Japan’s trade surplus hit a multi-year high last month, government data showed yesterday, as exports to China rebounded after a Lunar New Year lull.
The value of Japan’s total shipments abroad rose 11.3 percent, the most in two years, on strong demand for vehicle components and electronic parts, while imports grew 1.2 percent.
That resulted in a trade surplus of ¥813.4 billion (US$7.3 billion), reversing a January deficit and more than tripling the ¥235.5 billion surplus the previous year.
The latest figures marked Japan’s highest monthly trade surplus in nearly seven years.
The export surge was largely due to the Lunar New Year falling earlier than usual this year, resulting in a rebound last month. Japan’s exports to China tend to fall during the holiday as many businesses close.
Exports to China soared 28.2 percent from the same month last year, creating Japan’s first trade surplus with China in five years.
Japan also posted its first trade surplus with the US in three months last month.
The figures come at a sensitive time for Japan-US trade relations.
US President Donald Trump has accused Japan of devaluing the yen to boost exports, grouping it with other nations he says are taking “advantage” of the US, but Japan Macro Advisors chief economist and principal Takuji Okubo said Trump’s talk was unlikely to translate into measures that would seriously hurt Japan-US trade.

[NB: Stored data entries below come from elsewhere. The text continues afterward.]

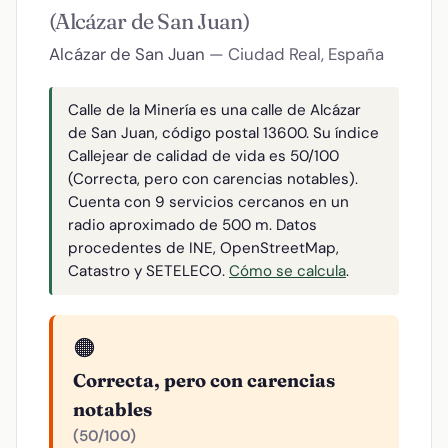
(Alcázar de San Juan)
Alcázar de San Juan
— Ciudad Real, España
Calle de la Minería es una calle de Alcázar
de San Juan, código postal 13600. Su índice
Callejear de calidad de vida es 50/100
(Correcta, pero con carencias notables).
Cuenta con 9 servicios cercanos en un
radio aproximado de 500 m. Datos
procedentes de INE, OpenStreetMap,
Catastro y SETELECO.
Cómo se calcula
.
🟠
Correcta, pero con carencias
notables
(50/100)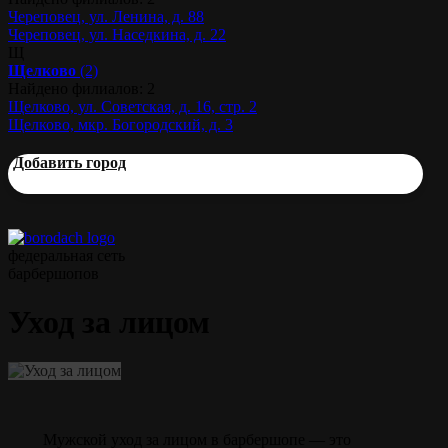
Череповец, ул. Ленина, д. 88
Череповец, ул. Наседкина, д. 22
Щ
Щелково
(2)
Найдено филиалов: 2
Щелково, ул. Советская, д. 16, стр. 2
Щелково, мкр. Богородский, д. 3
Добавить город
федеральная сеть
барбершопов
Уход за лицом
Мужской уход за лицом в барбершопе — это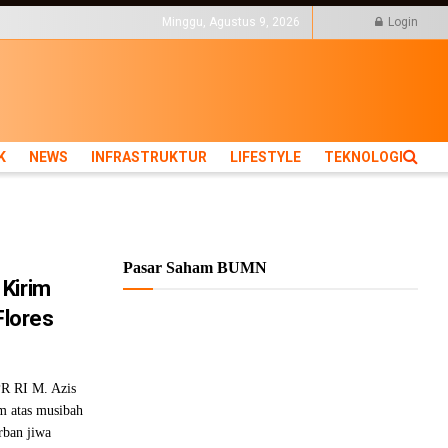
KTUR
LIFESTYLE
Minggu, Agustus 9, 2026
Login
K
NEWS
INFRASTRUKTUR
LIFESTYLE
TEKNOLOGI
Pasar Saham BUMN
Kirim
Flores
R RI M. Azis
 atas musibah
rban jiwa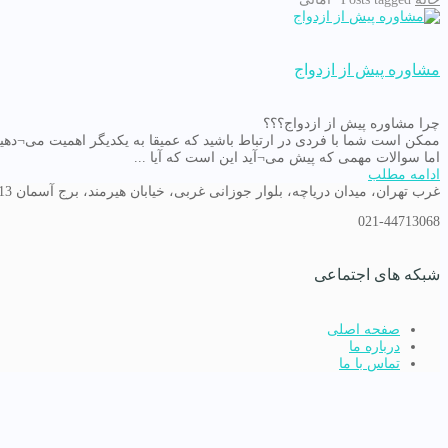
مشاوره پیش از ازدواج
چرا مشاوره پیش از ازدواج؟؟؟
ممکن است شما با فردی در ارتباط باشید که عمیقا به یکدیگر اهمیت می¬دهید
اما سوالات مهمی که پیش می¬آید این است که آیا ...
ادامه مطلب
غرب تهران، میدان دریاچه، بلوار جوزانی غربی، خیابان هیرمند، برج آسمان 13
021-44713068
شبکه های اجتماعی
صفحه اصلی
درباره ما
تماس با ما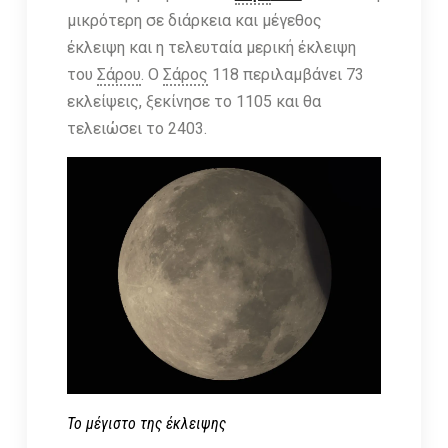
μικρότερη σε διάρκεια και μέγεθος
έκλειψη και η τελευταία μερική έκλειψη
του
Σάρου
. Ο
Σάρος
118 περιλαμβάνει 73
εκλείψεις, ξεκίνησε το 1105 και θα
τελειώσει το 2403.
Το μέγιστο της έκλειψης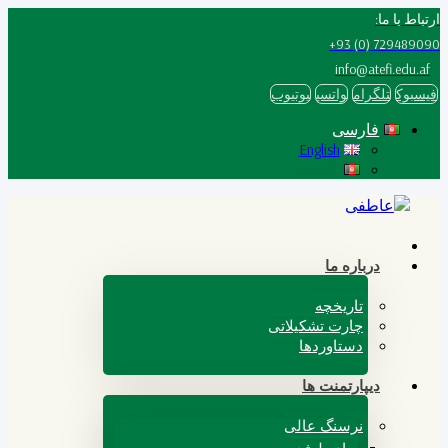
ارتباط با ما:
729489090 (0) 93+
info@atefi.edu.af
فيسبوك
تلگرام
واتسپ
یوتیوب
فارسی
English
فارسی
درباره ما
تاریخچه
چارت تشکیلاتی
دستاوردها
دیپارتمنت ها
نرسنگ عالی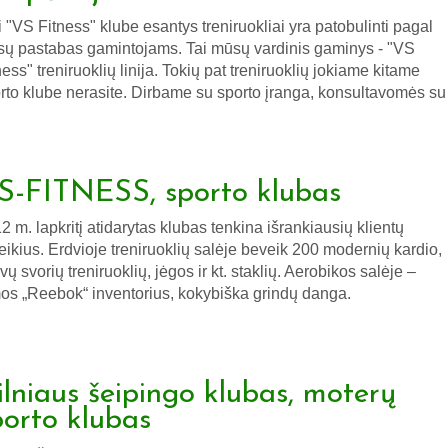
i "VS Fitness" klube esantys treniruokliai yra patobulinti pagal
ų pastabas gamintojams. Tai mūsų vardinis gaminys - "VS
ness" treniruoklių linija. Tokių pat treniruoklių jokiame kitame
rto klube nerasite. Dirbame su sporto įranga, konsultavomės su
S-FITNESS, sporto klubas
2 m. lapkritį atidarytas klubas tenkina išrankiausių klientų
eikius. Erdvioje treniruoklių salėje beveik 200 modernių kardio,
svų svorių treniruoklių, jėgos ir kt. staklių. Aerobikos salėje –
mos „Reebok“ inventorius, kokybiška grindų danga.
ilniaus šeipingo klubas, moterų
porto klubas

“I think this talk about the rise of protectionism, I think there’s a lot of hot air,” Okubo told Bloomberg News before the trade data was released. “For now there’s no obvious threat to the global economy, so I think it’s reasonable to expect moderate growth in global trade.”
Japan has been struggling to reverse a years-long deflationary spiral of falling prices and lackluster economic growth.
The nation had slipped into a long spell of trade deficits after the 2011 Fukushima Dai-ichi nuclear power plant disaster prompted a move to thermal power generation and pricey fossil fuel imports.
Falling crude oil prices have taken the pressure off Japan’s trade balance and exports are seen as a bright light for the world’s No. 3 economy, but Japan’s trade surplus is likely to decline in the coming months, Capital Economics’ Marcel Thieliant said, as energy prices rebound and the yen is expected to weaken — making US dollar-priced imports more expensive.